_Exercise requirements_:
a: Translate this sentence from the thread on splitting a list of tuples into Spanish: "I need to split it on sublists of tuples starting with a tuple where first item is '1'."
b: From the thread on splitting a list of tuples, quote the passage starting at "I have list" and ending at "item is '1'.".

_Page_:
How to split list of tuples on condition?

Question

I have list of tuples:

my_list = [(1,'a','b','c'), (2,'d','e','f'), (3,'g','h','i'), (1,'j','k','l'), (2,'m','n','o'), (1,'p','q','r'), (2,'s','t','u')]

I need to split it on sublists of tuples starting with a tuple where first item is '1'.

[(1,'a','b','c'), (2,'d','e','f'), (3,'g','h','i')]
[(1,'j','k','l'), (2,'m','n','o')]
[(1,'p','q','r'), (2,'s','t','u')]

Answer 1

You're effectively computing some kind of a "groupwhile" function -- you want to split at every tuple you find starting in a 1. This looks an awful lot like itertools.groupby, and if we keep a tiny bit of global state (the one_count variable in our example) we can re-use the grouping/aggregation logic already built-in to the language to get your desired result.

import itertools

# The inner function is just so that one_count will be initialized only
# as many times as we want to call this rather than exactly once via
# some kind of global variable.

_Dataset rows_:
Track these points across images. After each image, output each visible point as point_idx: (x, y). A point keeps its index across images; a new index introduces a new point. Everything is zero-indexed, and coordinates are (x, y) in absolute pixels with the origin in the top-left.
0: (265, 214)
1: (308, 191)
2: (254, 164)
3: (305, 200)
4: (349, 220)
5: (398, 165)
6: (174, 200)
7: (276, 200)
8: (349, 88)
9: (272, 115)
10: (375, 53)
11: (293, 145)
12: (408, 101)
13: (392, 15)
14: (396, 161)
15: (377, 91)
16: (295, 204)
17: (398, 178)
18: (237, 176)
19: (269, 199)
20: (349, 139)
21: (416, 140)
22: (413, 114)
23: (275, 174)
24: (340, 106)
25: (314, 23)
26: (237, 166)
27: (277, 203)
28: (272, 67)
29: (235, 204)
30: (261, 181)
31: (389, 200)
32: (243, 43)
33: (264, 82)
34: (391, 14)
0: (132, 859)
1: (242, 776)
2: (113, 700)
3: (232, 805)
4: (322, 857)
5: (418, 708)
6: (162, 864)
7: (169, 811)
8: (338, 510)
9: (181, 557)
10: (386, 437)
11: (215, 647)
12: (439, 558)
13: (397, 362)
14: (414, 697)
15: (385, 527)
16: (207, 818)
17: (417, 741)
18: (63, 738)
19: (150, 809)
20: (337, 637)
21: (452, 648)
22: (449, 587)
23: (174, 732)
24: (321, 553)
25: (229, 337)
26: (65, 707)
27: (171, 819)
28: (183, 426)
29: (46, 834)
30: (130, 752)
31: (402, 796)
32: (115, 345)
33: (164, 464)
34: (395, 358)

_Solution set_:
a: Necesito dividirla en sublistas de tuplas que empiecen con una tupla cuyo primer elemento sea '1'.

b:
I have list of tuples:

my_list = [(1,'a','b','c'), (2,'d','e','f'), (3,'g','h','i'), (1,'j','k','l'), (2,'m','n','o'), (1,'p','q','r'), (2,'s','t','u')]

I need to split it on sublists of tuples starting with a tuple where first item is '1'.